Psalm 89:30-40

Of the Messiah and His Kingdom

In the next section the close parallelism between this psalm and 2 Sam. 7, 12-29 is again apparent.

V. 30. If His children forsake My Law, if the Messiah’s spiritual offspring, those who have once accepted Jesus as their Savior, will then again reject His Word. and walk not in My judgments, in refusing to lead a life in conformity with the rules of sanctification established by Him; v. 31. if they break, profane, My statutes, the precepts of His covenant, and keep not My commandments, the general obligations laid upon all men; v. 32. then will I visit their transgression with the rod, with a severe punishment for their defection, and their iniquity with stripes, His intention being to bring them to a realization of their sins.
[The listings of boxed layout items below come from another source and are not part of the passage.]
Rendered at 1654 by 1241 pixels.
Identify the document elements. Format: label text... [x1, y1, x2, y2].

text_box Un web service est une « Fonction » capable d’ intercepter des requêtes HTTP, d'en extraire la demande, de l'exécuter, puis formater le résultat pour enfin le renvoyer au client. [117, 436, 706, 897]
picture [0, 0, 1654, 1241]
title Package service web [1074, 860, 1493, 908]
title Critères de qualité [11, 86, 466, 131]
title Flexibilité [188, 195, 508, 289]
But this apostasy on the part of some believers will not change the counsel of God’s love. V. 33. Nevertheless My loving-kindness, His merciful favor, will I not utterly take from Him, nor suffer My faithfulness to fail, the truth of His promises concerning the imparting of the blessings to all who believe in the Messiah would stand secure.

V. 34. My covenant will I not break, that contained even in the first proclamation of the Gospel in the Garden of Eden and repeated so often since, nor alter the thing that is gone out of My lips, in setting forth before men the salvation in the Messiah.
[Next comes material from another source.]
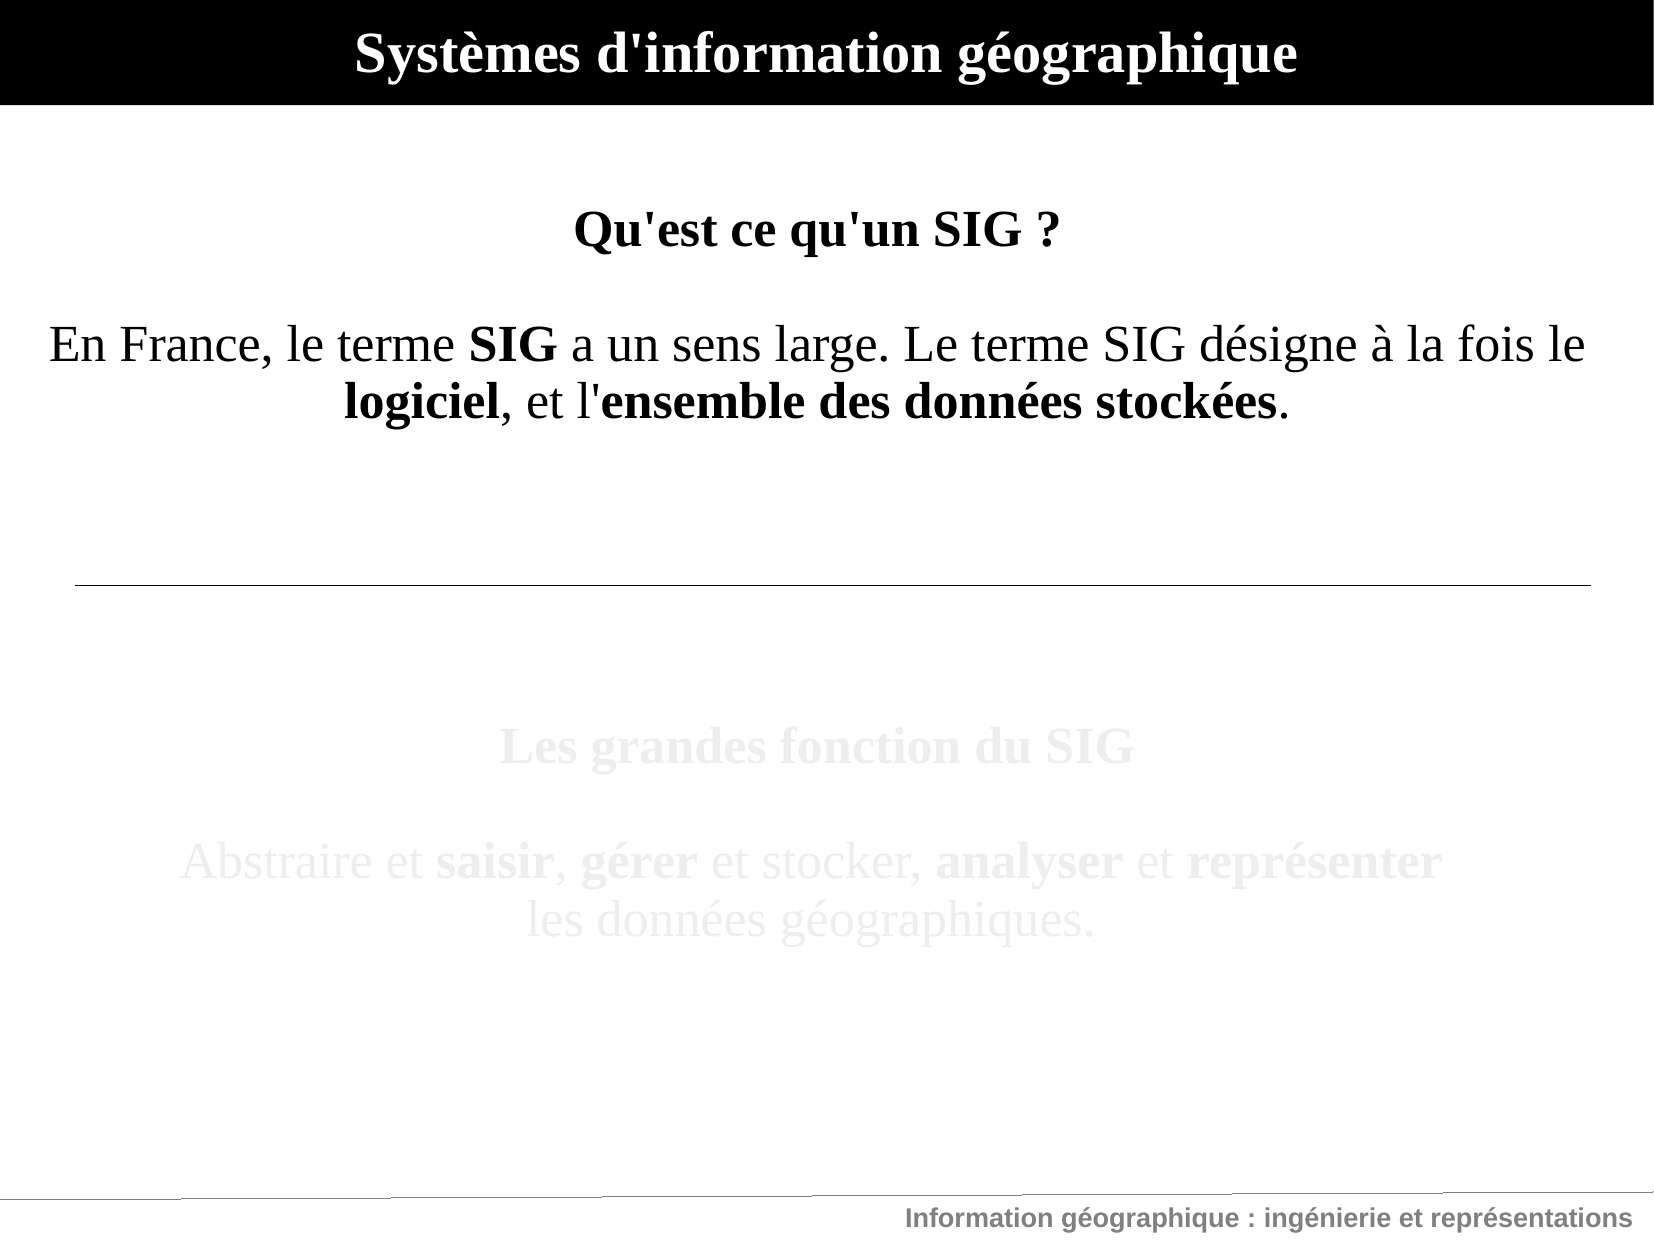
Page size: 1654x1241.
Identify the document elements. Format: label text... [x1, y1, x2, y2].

V. 35. Once have I sworn by My holiness, in a solemn oath by the essential purity of His essence, that I will not lie unto David, to whom this great Messianic promise had been given, v. 36. His seed, in the person of the Messiah, shall endure forever, and His throne as the sun before Me, that is, throughout eternity.
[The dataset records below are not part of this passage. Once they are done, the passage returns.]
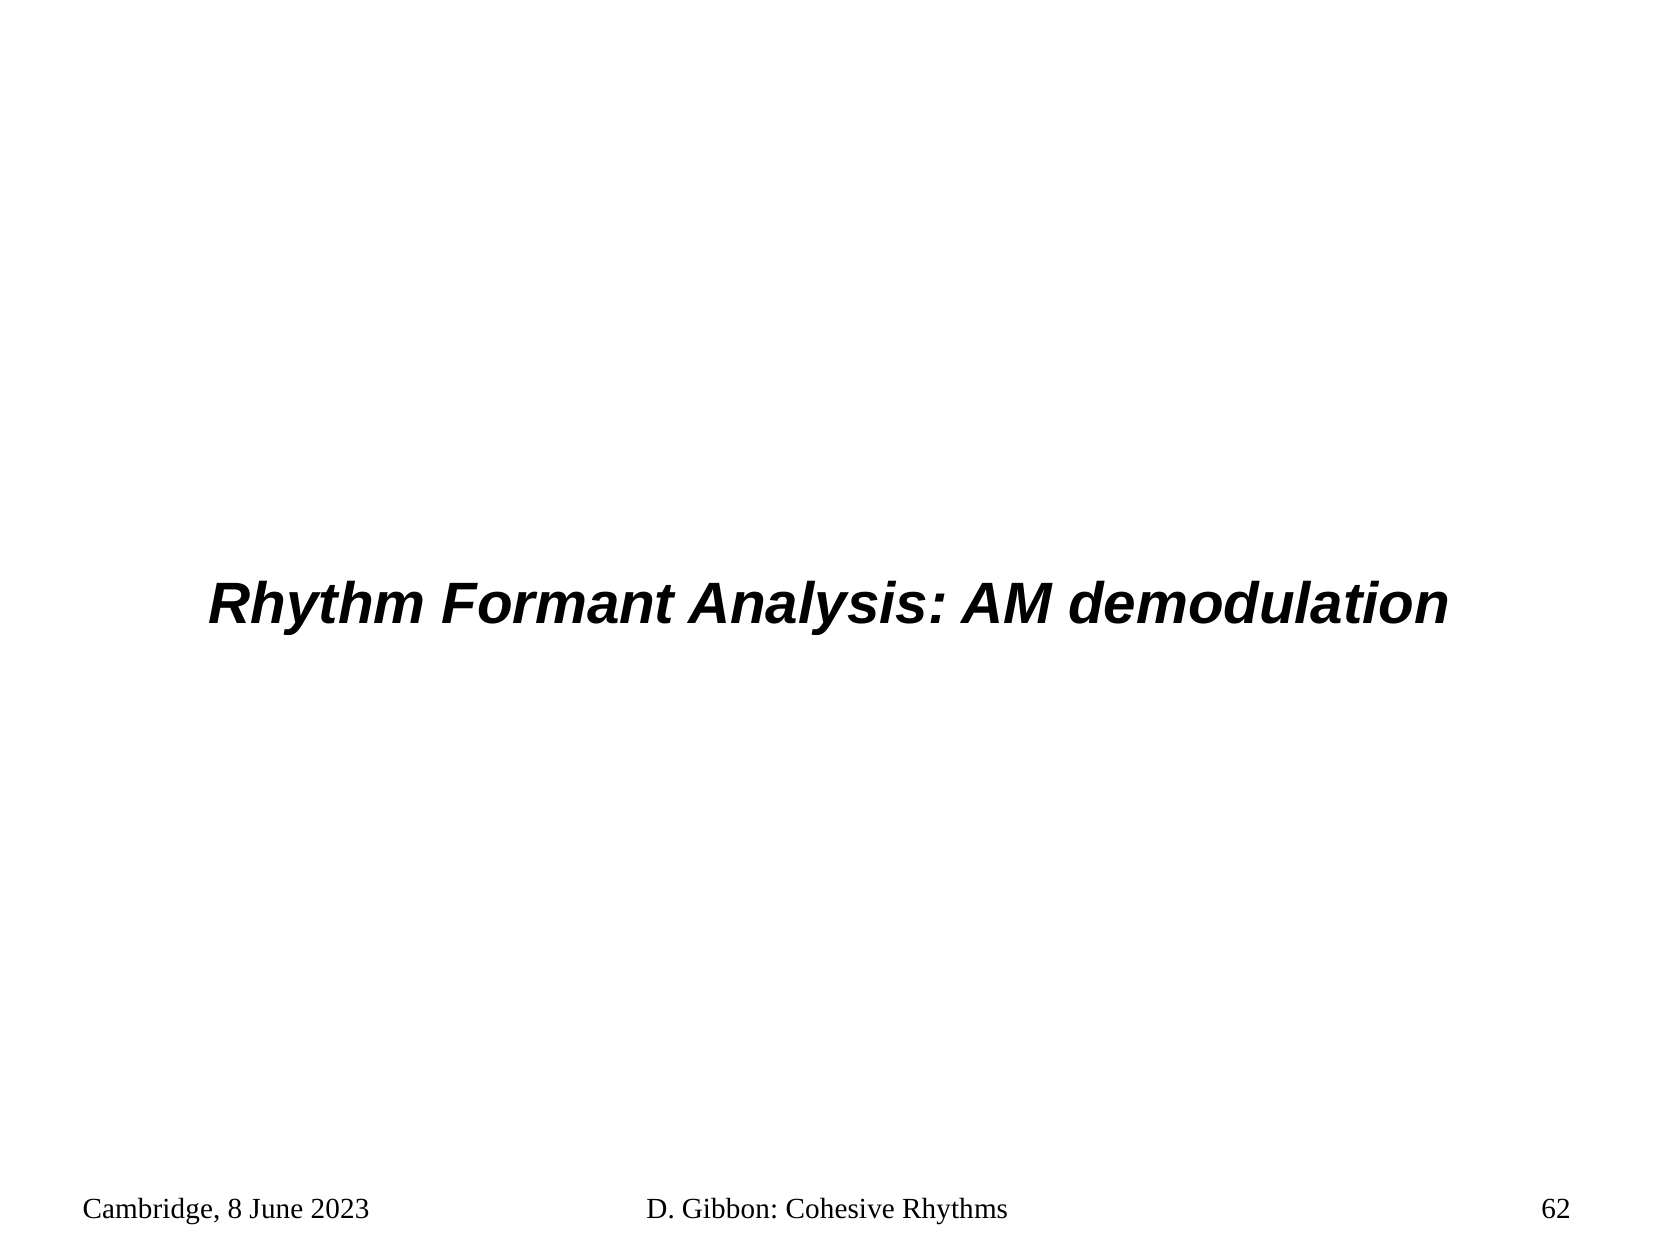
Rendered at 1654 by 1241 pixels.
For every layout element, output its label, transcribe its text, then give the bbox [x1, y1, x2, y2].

title Rhythm Formant Analysis: AM demodulation [17, 480, 1642, 727]
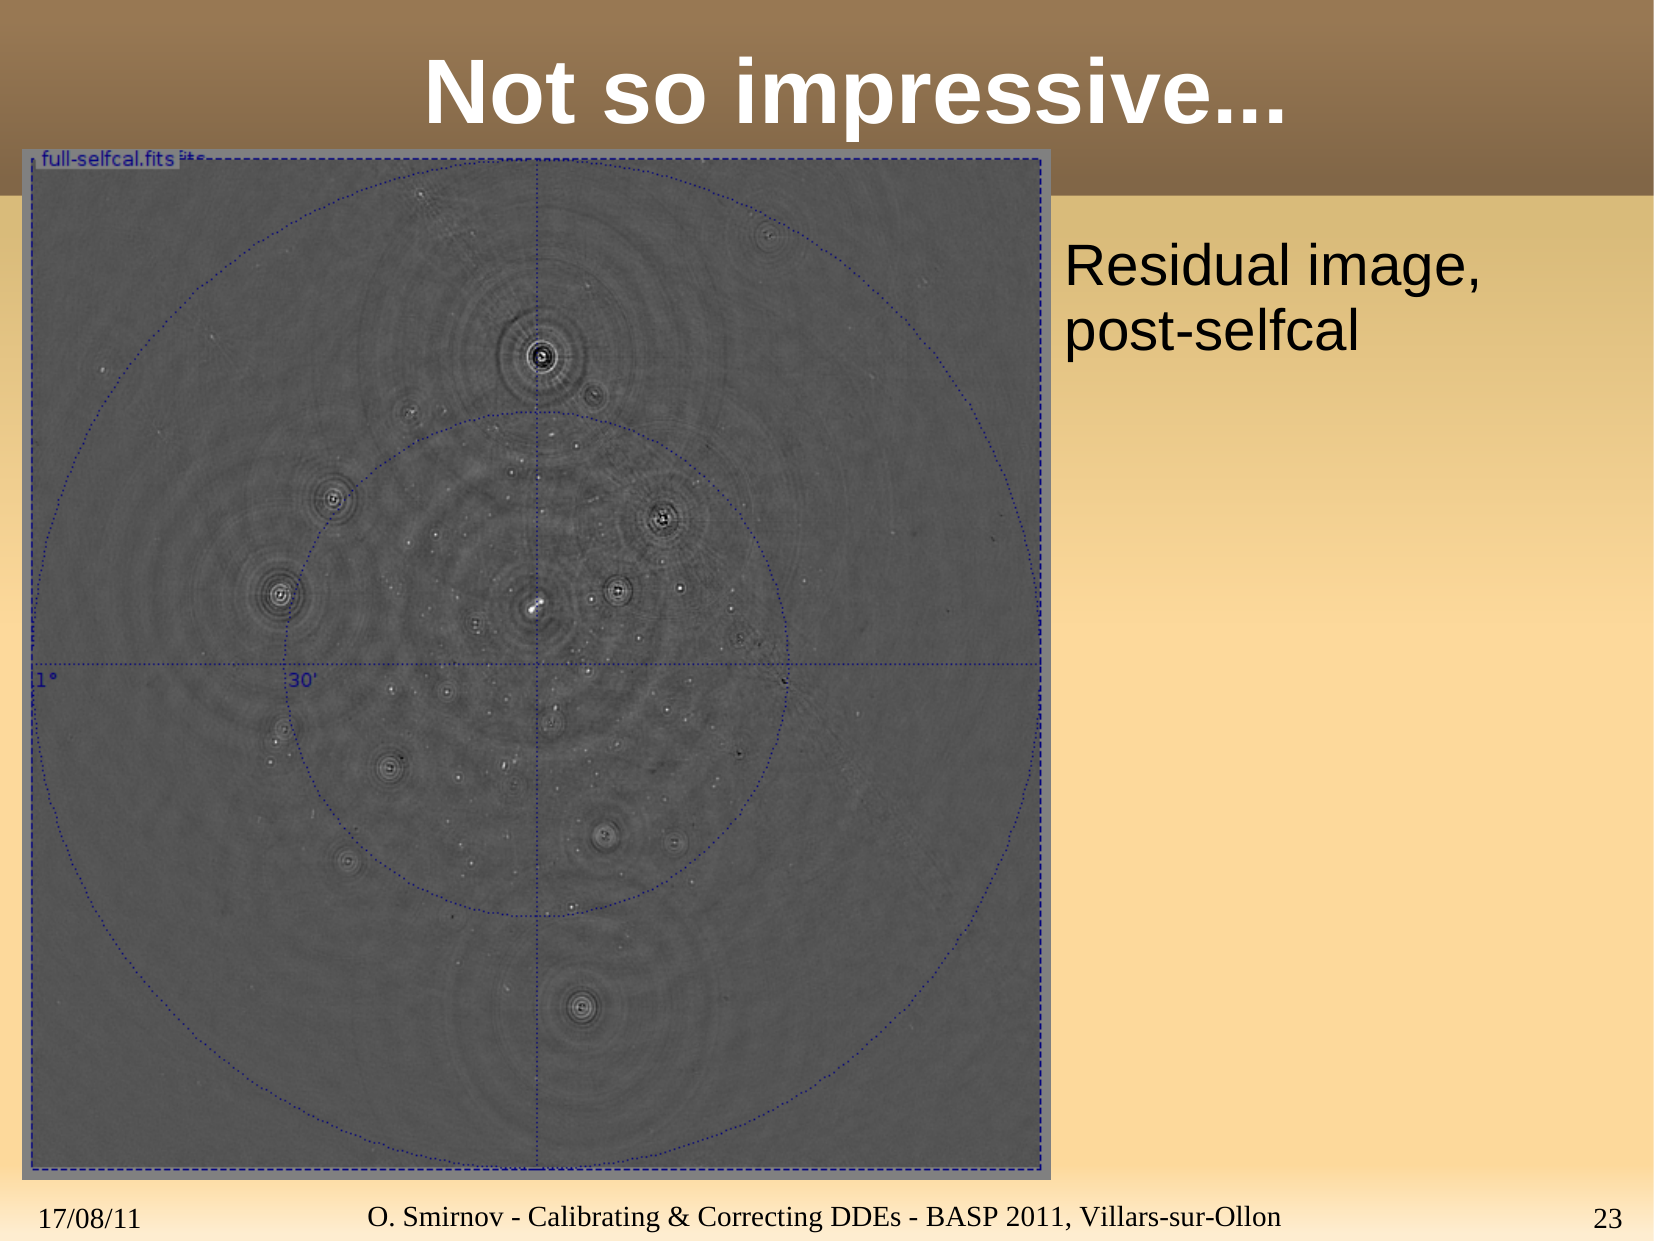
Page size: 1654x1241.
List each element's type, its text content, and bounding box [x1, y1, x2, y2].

title Not so impressive... [112, 0, 1601, 188]
text_box Residual image, post-selfcal [1050, 225, 1613, 370]
picture [0, 0, 1654, 1241]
V. 37. It shall be established forever as the moon and as a faithful witness in heaven, for steadfast testimony. Selah. This is a glorious assurance of the unchangeable nature of God’s covenant with men, that He will never alter His Gospel promises.

LAMENT AND COMFORT. — V. 38. But Thou hast cast off and abhorred, rejected, Thou hast been wroth with Thine Anointed. The vicarious nature of the Redeemer’s work is here stressed. So completely does He become the Substitute of man in the work of atonement that He can say He was rejected of God, that God was wroth with His Messiah.

V. 39. Thou hast made void the covenant of Thy Servant, apparently spurning it in His anger; Thou hast profaned His crown by casting it to the ground, He Himself being bowed down to the dust in the extreme misery of His Passion.

V. 40. Thou hast broken down all His hedges, the fences which kept the enemies from assailing Him; Thou hast brought His strongholds to ruin, the Proxy of mankind having all His fortifications taken from Him and reduced to ruins, thus giving all His adversaries an opportunity to work their will, as it seemed.